Ela largou o rodo e tirou o celular do bolso de sua calça jeans preta. As outras meninas observaram atentamente os movimentos de Valquíria até sair do campo de visão delas ao passar pela porta da frente, rumo ao bem cuidado jardim da entrada da casa. Ariana não queria ter mais surpresas e também deixou o rodo de lado e seguiu Valquíria para fora, sendo acompanhada pelas outras duas garotas.

Belalís tinha essa bonita vista de cidade de interior, com ares europeus e um pouquinho do que havia restado da tradição indígena após a colonização. A vizinhança onde Isa morava era uma das mais tradicionais e as casas eram grandes e distantes uma das outras, as ruas eram bem pavimentadas e nas calçadas havia um caminho de grama e várias árvores. Raramente haviam pessoas na rua àquela hora da noite, o que para Isa era um alívio.

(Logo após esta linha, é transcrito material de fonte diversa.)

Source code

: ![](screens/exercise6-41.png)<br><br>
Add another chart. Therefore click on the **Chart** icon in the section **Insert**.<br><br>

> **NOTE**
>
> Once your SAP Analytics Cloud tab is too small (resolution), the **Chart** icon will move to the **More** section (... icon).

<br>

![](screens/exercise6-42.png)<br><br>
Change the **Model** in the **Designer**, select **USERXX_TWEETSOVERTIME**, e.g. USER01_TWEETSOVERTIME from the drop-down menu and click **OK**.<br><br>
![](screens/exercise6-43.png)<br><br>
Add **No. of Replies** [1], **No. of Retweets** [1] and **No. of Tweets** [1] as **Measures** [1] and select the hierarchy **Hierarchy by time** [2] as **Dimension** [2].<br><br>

Seguiram com o olhar Valquíria se afastando um pouco mais com o celular na orelha. Não sabiam o que ela estava fazendo, mas torciam para que desse certo.

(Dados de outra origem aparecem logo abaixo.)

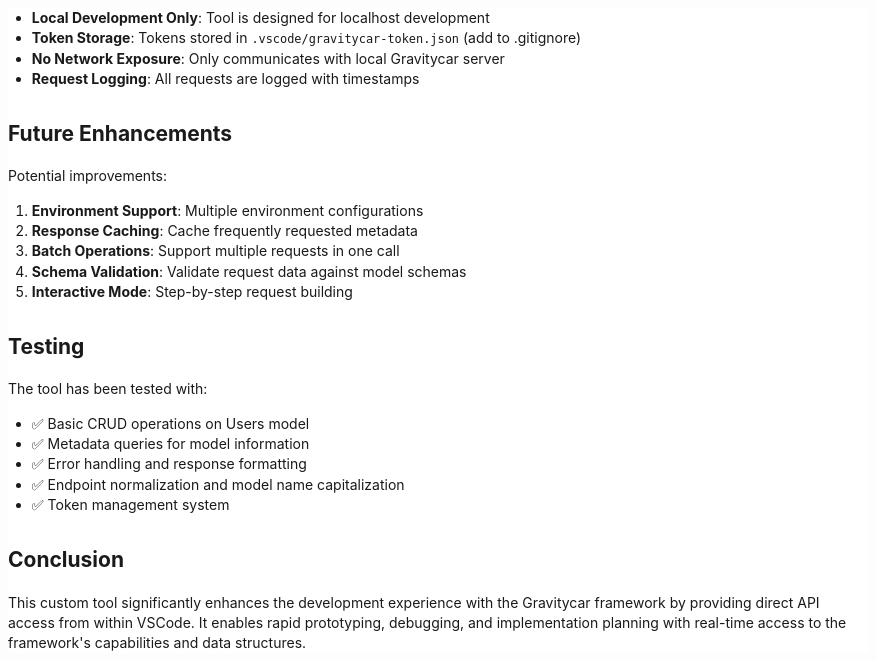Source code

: - **Local Development Only**: Tool is designed for localhost development
- **Token Storage**: Tokens stored in `.vscode/gravitycar-token.json` (add to .gitignore)
- **No Network Exposure**: Only communicates with local Gravitycar server
- **Request Logging**: All requests are logged with timestamps

## Future Enhancements

Potential improvements:
1. **Environment Support**: Multiple environment configurations
2. **Response Caching**: Cache frequently requested metadata
3. **Batch Operations**: Support multiple requests in one call
4. **Schema Validation**: Validate request data against model schemas
5. **Interactive Mode**: Step-by-step request building

## Testing

The tool has been tested with:
- ✅ Basic CRUD operations on Users model
- ✅ Metadata queries for model information
- ✅ Error handling and response formatting
- ✅ Endpoint normalization and model name capitalization
- ✅ Token management system

## Conclusion

This custom tool significantly enhances the development experience with the Gravitycar framework by providing direct API access from within VSCode. It enables rapid prototyping, debugging, and implementation planning with real-time access to the framework's capabilities and data structures.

Ariana olhou para a garota pensativa ao seu lado. Isa estava encostada na parede ao lado da porta que tinha mais do que o dobro da altura dela, com os braços cruzados e atenta aos movimentos de Valquíria. O vento leve fazia alguns fios de cabelos caírem sobre seus olhos, mas ela parecia não se importar.

Ariana quis perguntar se Isa sentia o mesmo que ela, pois a garota Albani parecia poder sentir. Não era algo que Ariana soubesse do que se tratava, ela apenas sentia essa coisa impregnada em sua existência e que a fazia ser como era. Essa era uma das muitas coisas que não sabia explicar ao certo e sempre que tentava falar, acabava se enrolando e desistindo em seguida. Leona conhecia bem isso.

Na primeira vez que Ariana disse que sentia algo ruim vindo dos vizinhos, logo que chegou a Belalís, Leona se sentou ao seu lado e pediu para que ela explicasse. Ela apenas repetia: "É essa coisa, mãe, essa coisa que eu vejo através deles, mas não é como se eu enxergasse mesmo, eu apenas sei que está lá.", e Leona lhe preparou um chá e dias depois lhe deu um colar com uma pedra preta que parecia carvão, só que mais bonita. Disse que isso a protegeria e desde então Ariana passou a carregar o cordão ao redor do pescoço.